# Teaching question -- how much do you typically charge for internal classes?



## taichijon (Jul 28, 2015)

New member here from Wisconsin. I just received my black sash and teacher certification for Yang style tai chi, and am going outside of my school to start teaching. I've been talking with a local fitness club to host weekly classes in their (small) classroom, but am unsure of what to charge.

I feel like I should obviously be higher than Zumba classes (which take little to no skill) at say $5 per class, and less than Yoga classes at say $14, which are recognizable and a hot commodity. I'm just starting out teaching and tai chi is relatively unknown here, so I don't feel like I could demand high prices -- though I'd like to make a little $$ and keep this sustainable.

Also -- the club has also asked for a 40% cut to host and help with marketing, which seems high to me.
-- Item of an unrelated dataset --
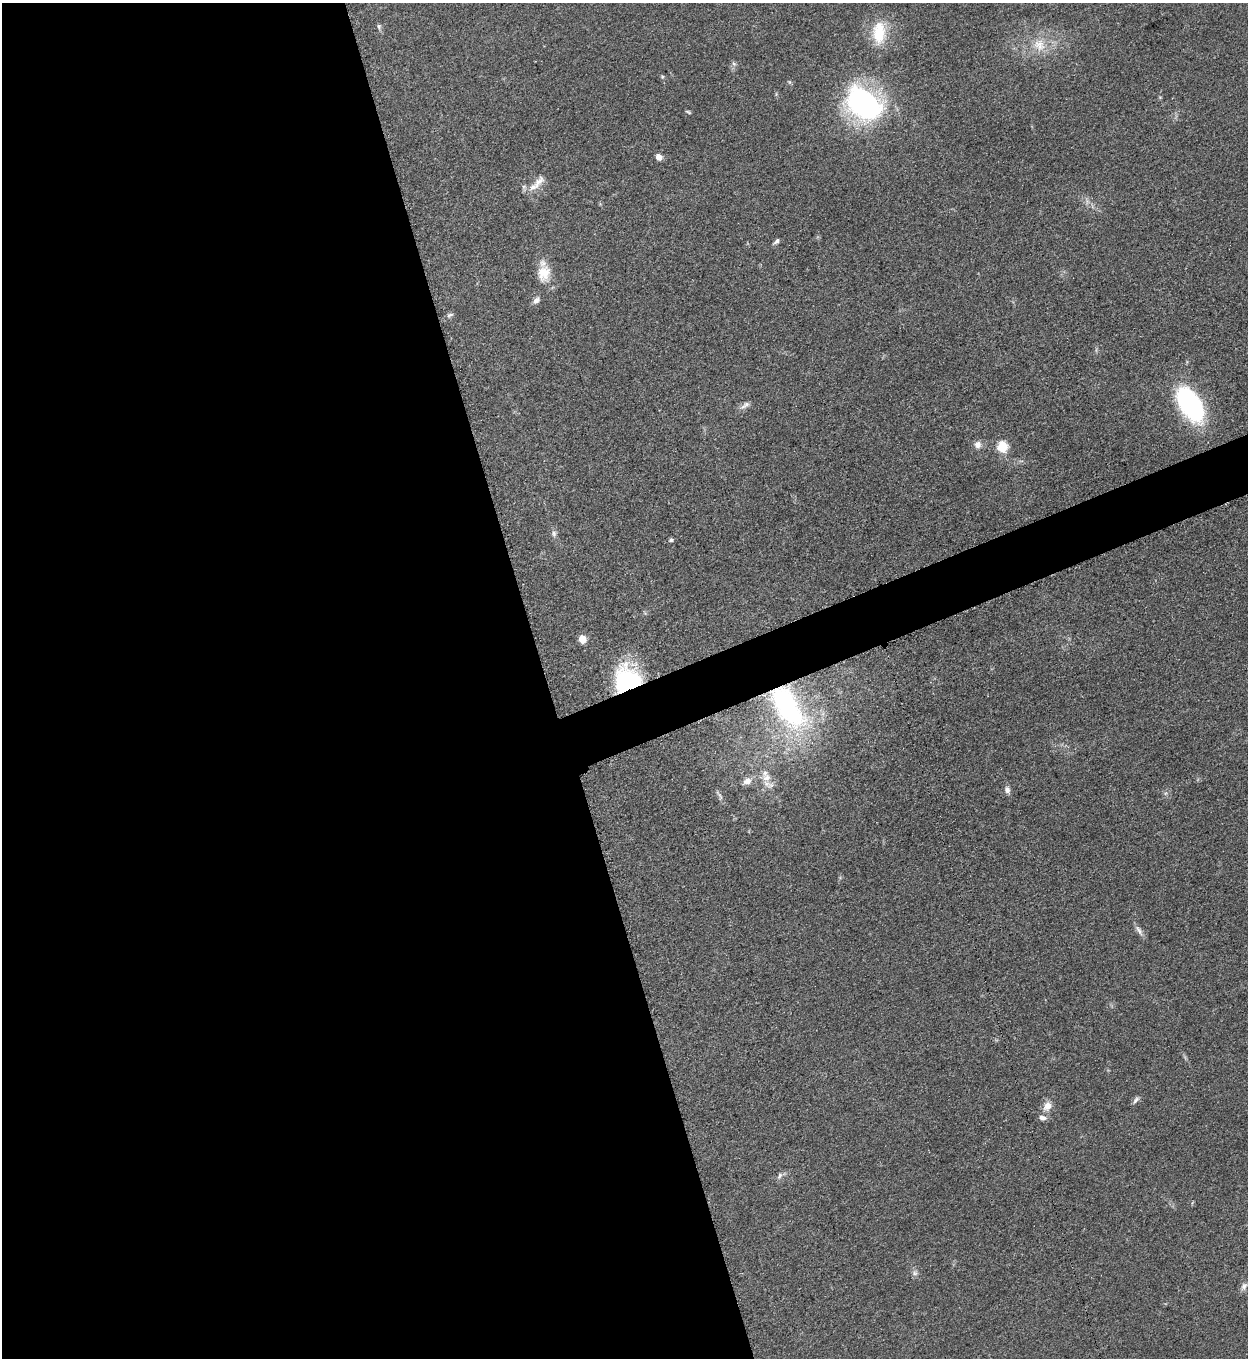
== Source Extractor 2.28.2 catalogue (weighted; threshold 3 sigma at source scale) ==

Tai chi or qigong teachers, do you have any advice on this situation? Does anyone teach at an outside venue or gym that are in a similar circumstance?  Thanks for your input.


----------



## Danny T (Jul 29, 2015)

What is your time worth? What is the instruction worth?
40% to host and market - what % would it cost to have your own facility along with utilities, business fee's, insurance, taxes, & marketing? All you have to do is show up and instruct. 
How many classes per week, how long are the classes? 
What is your projected attendance per class? 
What other weekly and/or monthly expenses will you have for instructing?
Will the fitness club do the collecting of fees or you and do the attendee pay per class, weekly, monthly? Cash, check, credit card? 
What about uniforms, sashes, testing and testing fee's if you are planning to test? Who provides them how will they be paid for and is that a part of the 40% take to the host?


----------



## Mephisto (Jul 29, 2015)

I have a similiar setup for the FMA I teach out of a boxing gym, I split everything 50/50 with the gym owner. For me it's not a bad deal. I don't pay anything out of pocket and I'm not on the hook for rent. I just split student monthly fees 50/50, and for guys that pay per individual class I don't have to share the per class charge unless I get over four students. When I was teaching out of the park I charged 50% less so I still make the same (which isn't much, but I don't really care). I find teaching out of a gym much more conducive to student learning. 
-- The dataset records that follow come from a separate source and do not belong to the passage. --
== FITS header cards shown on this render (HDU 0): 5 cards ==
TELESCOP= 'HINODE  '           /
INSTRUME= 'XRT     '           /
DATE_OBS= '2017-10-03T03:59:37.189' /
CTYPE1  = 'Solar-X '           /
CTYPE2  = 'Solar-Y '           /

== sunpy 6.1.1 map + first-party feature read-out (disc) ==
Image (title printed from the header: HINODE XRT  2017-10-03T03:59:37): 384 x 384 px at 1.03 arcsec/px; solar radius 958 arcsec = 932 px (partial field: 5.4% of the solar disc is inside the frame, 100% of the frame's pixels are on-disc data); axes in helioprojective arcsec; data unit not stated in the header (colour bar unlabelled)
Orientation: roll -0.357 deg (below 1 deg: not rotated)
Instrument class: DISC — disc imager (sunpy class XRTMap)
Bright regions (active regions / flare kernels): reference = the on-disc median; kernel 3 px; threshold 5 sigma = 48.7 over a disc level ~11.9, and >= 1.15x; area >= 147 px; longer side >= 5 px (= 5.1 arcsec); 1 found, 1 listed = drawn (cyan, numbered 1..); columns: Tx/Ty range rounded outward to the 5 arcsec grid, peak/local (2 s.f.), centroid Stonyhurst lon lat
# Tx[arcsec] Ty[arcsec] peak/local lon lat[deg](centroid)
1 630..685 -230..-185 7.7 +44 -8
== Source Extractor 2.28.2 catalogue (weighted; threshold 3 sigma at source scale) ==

As for charge per class, I'd say it depends on how big a class is. Zumba is cheap because there are a lot of people showing up and no one gets much individual attention. Yoga and martial arts should charge more because classes are more focused on individual students. If demand is higher you can charge more, I'd look at how much classes are at other local places and choose something fair. Keeping in mind if you're just starting out and don't have much experience teaching you may not be able to charge what someone who has years of experience charges.


----------



## marques (Jul 29, 2015)

You can check the price in your and other locations just _googling_.
But in your academy is _your_ price, that you can adjust to the market and your level and marketing... (or chose arbitrary.)
I am willing to pay more for something I trust. On the other hand, is not easy to ask for more money (than others), even for something better, if the students don't see the difference (and beginners will see nothing...). Or if you do not have a strong marketing and a special character...

You know the market price. You know if you want just teach (even loosing money) or make some profit. Make _your_ price. Then you can always change according to results... (students accept easily prices going down than up, on the other hand you're just starting...)


----------



## greytowhite (Jul 30, 2015)

I charge $5/session for park meetups. My gong fu brother charges $15/session for practice in a yoga studio. That's actually how I market a lot of what I teach - Chinese yoga. More people in my community are interested in the health and mobility gains than martial ability so it allows me time to spread some neigong and those who become interested in the fighty side meet up separately.


----------



## taichijon (Jul 30, 2015)

Thanks for the replies and perspective, everyone. This has been very helpful.



Mephisto said:


> I have a similiar setup for the FMA I teach out of a boxing gym, I split everything 50/50 with the gym owner. For me it's not a bad deal. I don't pay anything out of pocket and I'm not on the hook for rent. I just split student monthly fees 50/50, and for guys that pay per individual class I don't have to share the per class charge unless I get over four students. When I was teaching out of the park I charged 50% less so I still make the same (which isn't much, but I don't really care). I find teaching out of a gym much more conducive to student learning.



Definitely agree. Going out of a gym will be better for me and the students, so that's worth a lot to me. 40% is quite a bit, but it sounds like you and others give the gym owners more of the share. Just curious, how many students do you have?



Mephisto said:


> Keeping in mind if you're just starting out and don't have much experience teaching you may not be able to charge what someone who has years of experience charges.



Yeah, I'm definitely aware of that being very new and having to adjust prices/expectations based on that. I taught outside the school for a couple of months early this year to get my feet wet, and only got one student, but it was a great experience to go off on my own. You learn a ton by having to organize all of your curriculum and lesson plans yourself!



greytowhite said:


> I charge $5/session for park meetups. My gong fu brother charges $15/session for practice in a yoga studio. That's actually how I market a lot of what I teach - Chinese yoga. More people in my community are interested in the health and mobility gains than martial ability so it allows me time to spread some neigong and those who become interested in the fighty side meet up separately.



I like the idea of marketing it as Chinese Yoga. That might work in this area because yoga is so ubiquitous, and when I say "tai chi" people look at me funny.

I'm planning on having this class be mostly health related, with no tests. For couch potatoes, I can offer them the flexibility, balance and stress relief, and for athletes I can help them relax and focus. There may be some who are interested in the defense applications and testing, but I would have to create a separate class in that case.


----------